▶ _課題の内容_:
愛媛プロレスについての対談全文を、一字も変えずにそのまま繰り返してください。

▶ _引用文_:
..............................
時代の変化をキャッチし新しい街の賑わいを創出する
  • 青野

    松山市議会議員も務めながら、事業経営や商店街振興組合の理事、そして愛媛プロレスの運営など、多方面で大活躍ですね。
    愛媛プロレスは年間どれくらいの興行数ですか?
  • 田中

    250公演を超えています。
    自主興行は少ないのですが、企業の宴会や路上プロレスなど、皆様が興行を買ってくださいます。
    路上プロレスでは、そこにいる方にロープを持ってもらって人間コーナーポストでリングを作るんですよ。
    協賛スポンサーの企業様など皆様に支えていただいています。
    今治では、バリィさんも選手としてリングに上がりましたよ。
  • 青野

    エリナさんも戦うのですか?
  • 田中

    私ではなく、キューティエリー・ザ・エヒメという双子の妹が、ディーバ(セコンド)として選手の応援につきます。
    戦いはしませんが、巻き込まれちゃうことはあります。
    でも愛媛プロレスは、お母さんがお子さんに見せたいプロレスというコンセプトなので安全です。
    流血もありませんよ。
..............................
▶ _対象データ_:
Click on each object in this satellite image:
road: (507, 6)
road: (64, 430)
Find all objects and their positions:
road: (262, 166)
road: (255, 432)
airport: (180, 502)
..............................
▶ _解答_:
時代の変化をキャッチし新しい街の賑わいを創出する
  • 青野

    松山市議会議員も務めながら、事業経営や商店街振興組合の理事、そして愛媛プロレスの運営など、多方面で大活躍ですね。
    愛媛プロレスは年間どれくらいの興行数ですか?
  • 田中

    250公演を超えています。
    自主興行は少ないのですが、企業の宴会や路上プロレスなど、皆様が興行を買ってくださいます。
    路上プロレスでは、そこにいる方にロープを持ってもらって人間コーナーポストでリングを作るんですよ。
    協賛スポンサーの企業様など皆様に支えていただいています。
    今治では、バリィさんも選手としてリングに上がりましたよ。
  • 青野

    エリナさんも戦うのですか?
  • 田中

    私ではなく、キューティエリー・ザ・エヒメという双子の妹が、ディーバ(セコンド)として選手の応援につきます。
    戦いはしませんが、巻き込まれちゃうことはあります。
    でも愛媛プロレスは、お母さんがお子さんに見せたいプロレスというコンセプトなので安全です。
    流血もありませんよ。